L’Allemagne est évidemment dans une situation particulière vis-à-vis de la Russie et de l’Ukraine, à la fois pour des raisons historiques, économiques, stratégiques. Ça rend la définition d’une politique claire et cohérente compliquée face à une crise inédite.

Comme tous les Occidentaux, l’Allemagne s’interroge sur la réponse à faire à Poutine, qui exige d’eux qu’ils neutralisent ce qu’il considère comme sa « sphère d’influence ». Les réponses sont en ordre dispersé. Certains pays ont commencé à livrer des armes à l’Ukraine, le Royaume Uni en tête, mais aussi l’Estonie qui a demandé aux États-Unis et à l’Allemagne la permission de réexporter en Ukraine des armes achetées à ces deux pays.

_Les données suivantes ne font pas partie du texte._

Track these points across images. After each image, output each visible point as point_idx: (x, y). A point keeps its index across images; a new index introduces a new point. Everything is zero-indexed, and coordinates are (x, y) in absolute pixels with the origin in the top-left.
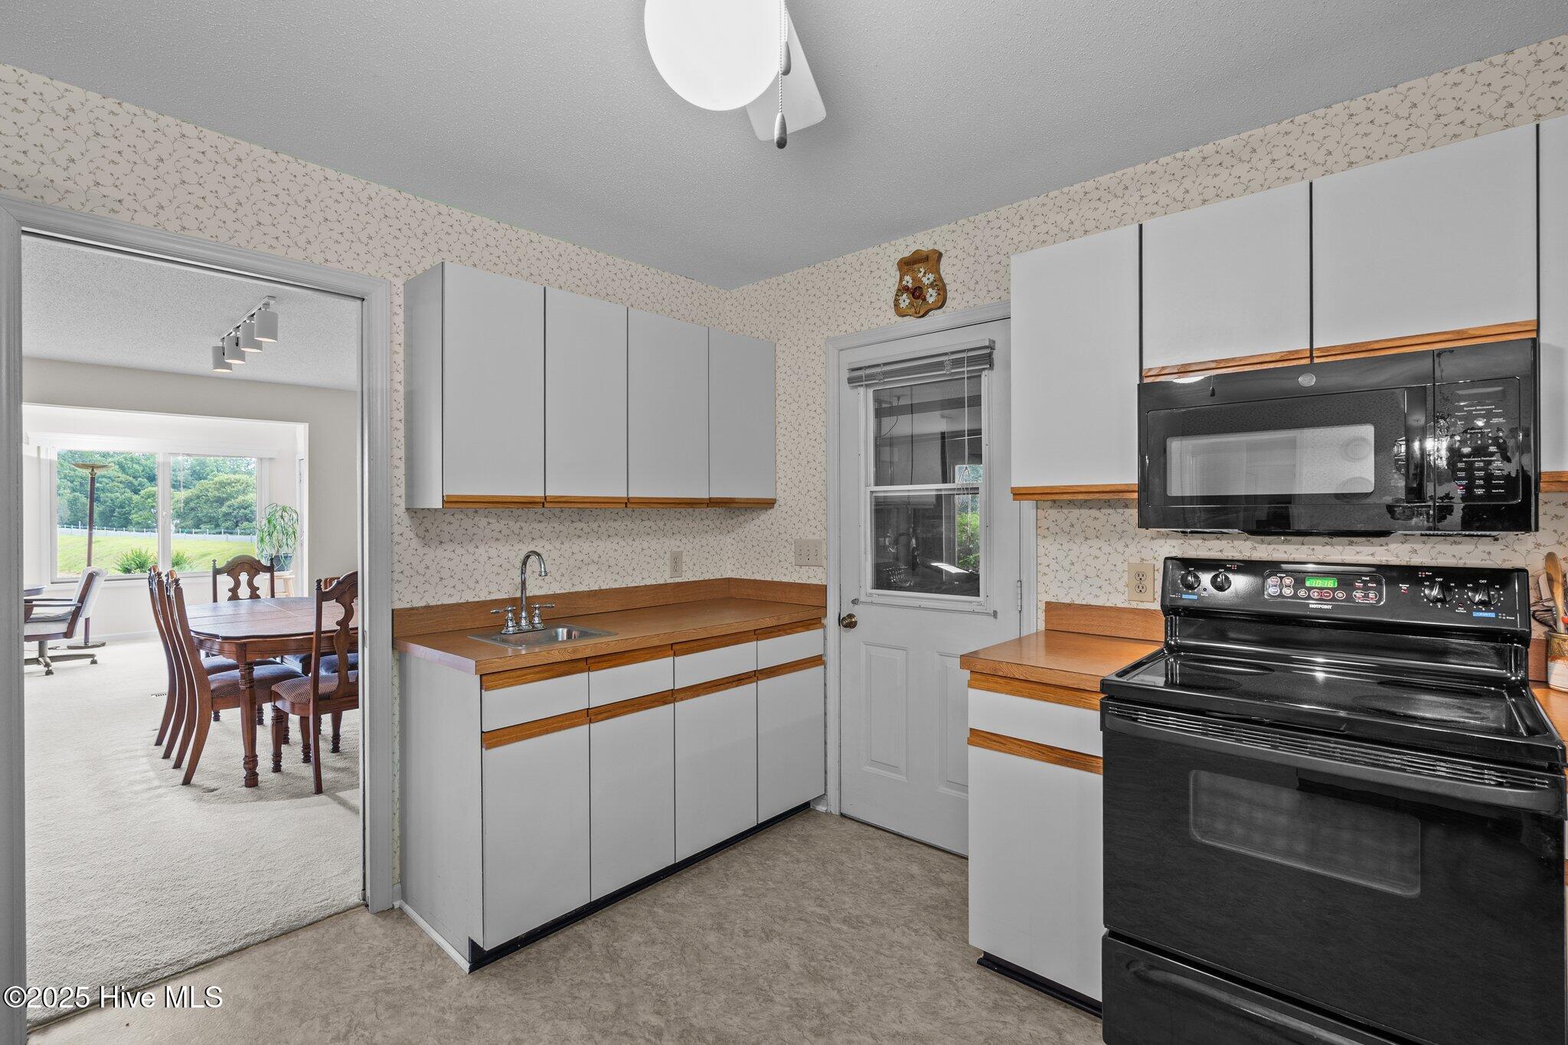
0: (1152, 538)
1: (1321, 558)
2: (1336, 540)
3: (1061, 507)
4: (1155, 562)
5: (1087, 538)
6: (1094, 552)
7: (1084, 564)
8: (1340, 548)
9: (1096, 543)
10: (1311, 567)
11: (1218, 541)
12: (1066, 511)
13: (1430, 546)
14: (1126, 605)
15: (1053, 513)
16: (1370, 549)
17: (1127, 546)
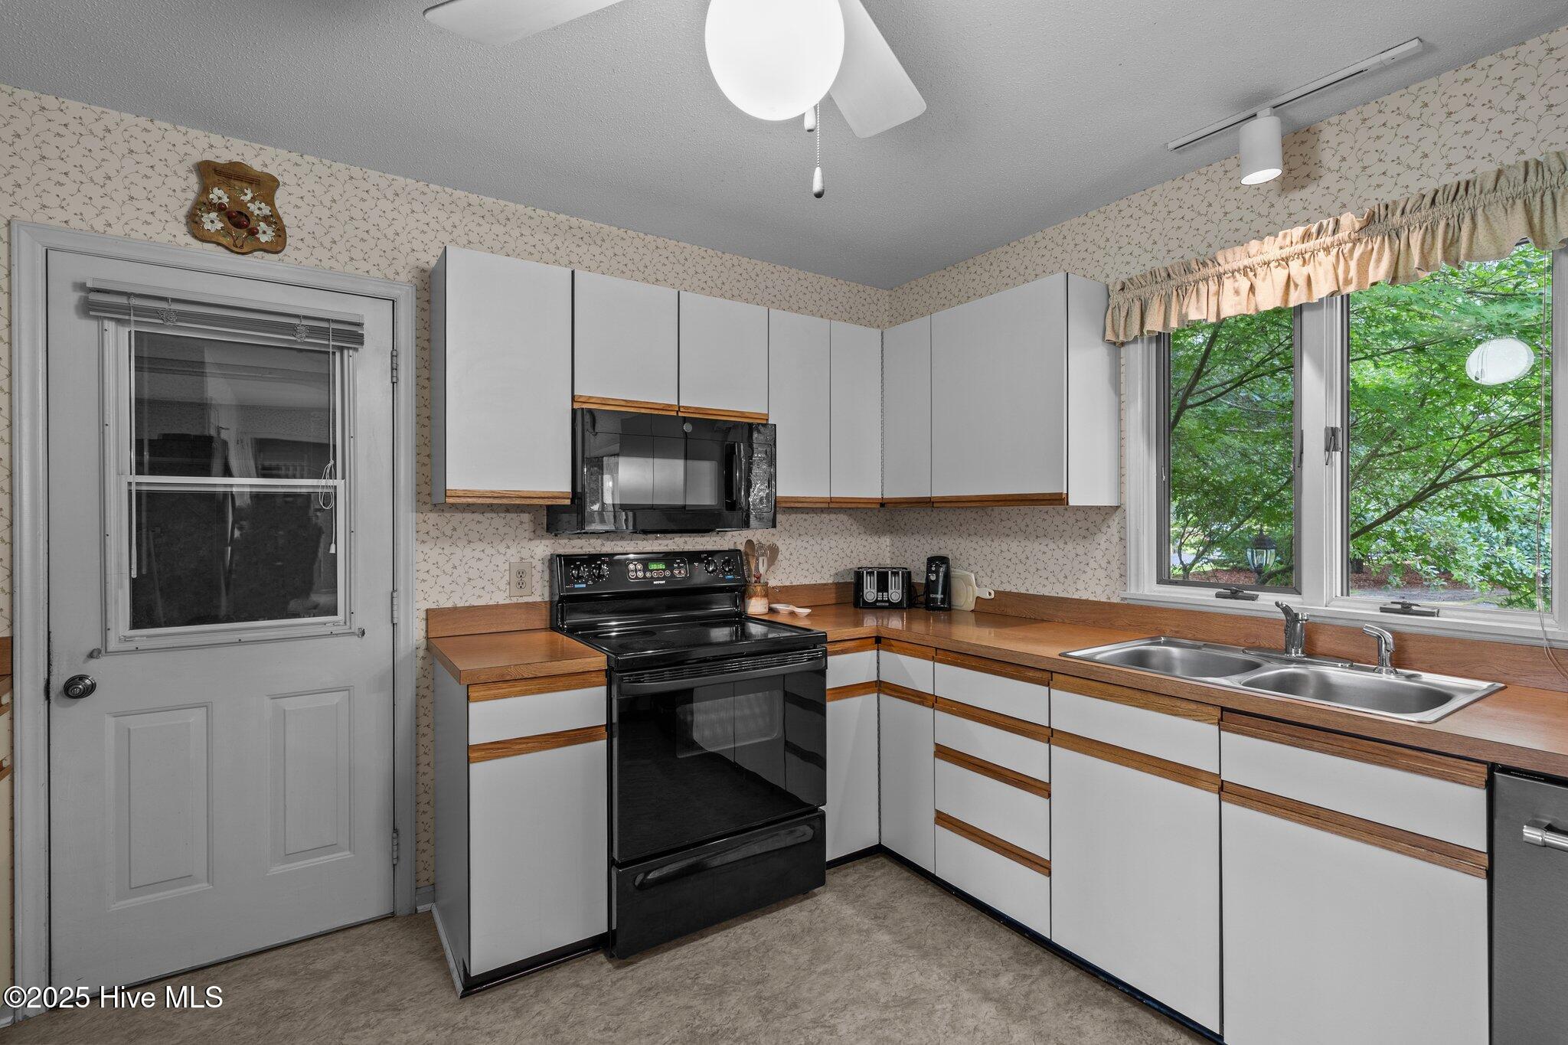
0: (530, 539)
1: (640, 549)
2: (650, 536)
3: (443, 510)
4: (532, 560)
5: (470, 542)
6: (477, 554)
7: (467, 567)
8: (651, 542)
9: (479, 546)
10: (631, 556)
11: (579, 540)
12: (448, 515)
13: (692, 538)
14: (507, 601)
15: (433, 517)
16: (665, 542)
17: (508, 547)
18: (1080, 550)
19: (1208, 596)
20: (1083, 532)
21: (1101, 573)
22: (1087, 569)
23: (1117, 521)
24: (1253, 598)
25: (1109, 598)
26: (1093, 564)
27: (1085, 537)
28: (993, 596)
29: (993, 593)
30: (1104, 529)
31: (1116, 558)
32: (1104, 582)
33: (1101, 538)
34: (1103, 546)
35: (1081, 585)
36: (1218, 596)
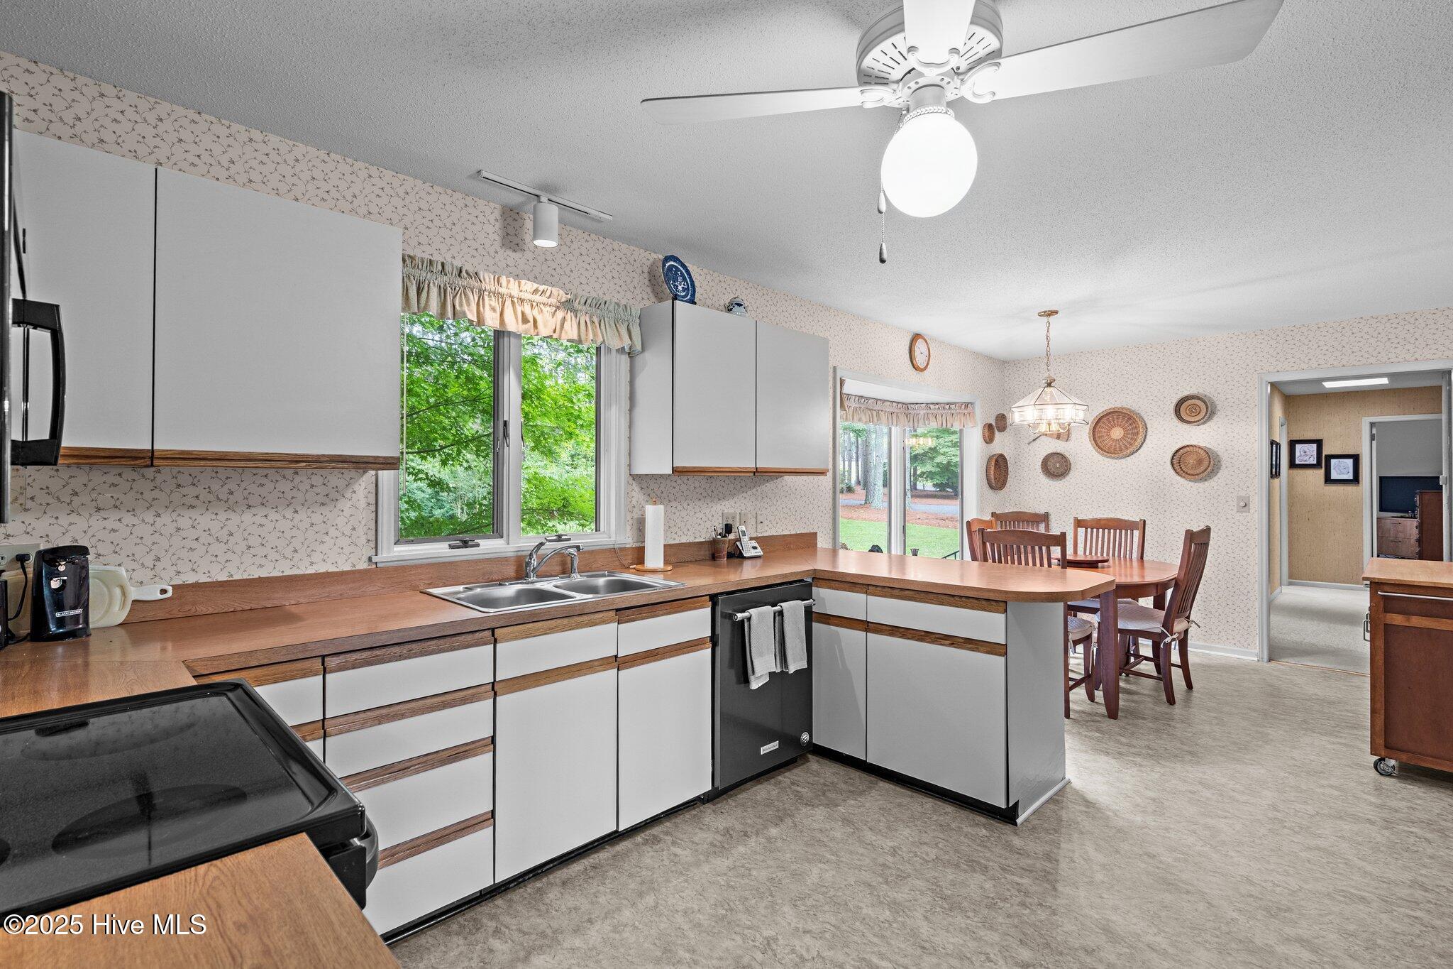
18: (317, 518)
19: (442, 549)
20: (320, 499)
21: (344, 542)
22: (326, 538)
23: (363, 485)
24: (478, 545)
25: (354, 566)
26: (333, 532)
27: (323, 504)
28: (170, 594)
29: (170, 589)
30: (348, 495)
31: (363, 523)
32: (347, 550)
33: (345, 505)
34: (347, 512)
35: (316, 557)
36: (451, 547)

Washington a dit oui, Berlin non.

La Ministre des Affaires étrangères, l’écologiste Annalena Baerbock, a déclaré que, pour des raisons historiques, Berlin ne pouvait envisager facilement que des armes allemandes soient employées contre des Russes. Elle s’est attiré une réponse cinglante de son homologue ukrainien qui lui a répondu que l’argument historique valait aussi pour les millions de victimes ukrainienne du nazisme.

Et il y a l’affaire du gazoduc, le cœur du problème. L’Allemagne dispose d’un instrument de pression majeur sur le Kremlin, avec le gazoduc Nord-Stream 2 qui relie la Russie à l’Allemagne. Sa construction est achevée mais son entrée en service est suspendue.

Berlin n’a jamais voulu en faire une arme diplomatique. Pourtant, Nord-Stream 2 permettra à la Russie de contourner l’Ukraine pour ses exportations de gaz, et accroitra la dépendance de l’Allemagne et d’une partie de l’Europe vis-à-vis de Moscou.

La semaine dernière, la ministre sociale-démocrate de la Défense allemande a exclu de lier Nord Stream 2 à la crise ukrainienne, avant d’être démentie par le Chancelier Olaf Scholz, lui aussi social-démocrate, tandis qu’Annalena Baerbock disait que « tout est sur la table » en cas d’attaque russe.

Le problème est la crédibilité de la diplomatie de la première puissance européenne dans une crise sur le continent. Le gagnant est d’une part Poutine qui a déstabilisé ses adversaires, mais aussi l’Otan qui apparait aux Européens de l’Est comme le seul vrai garant de leur sécurité.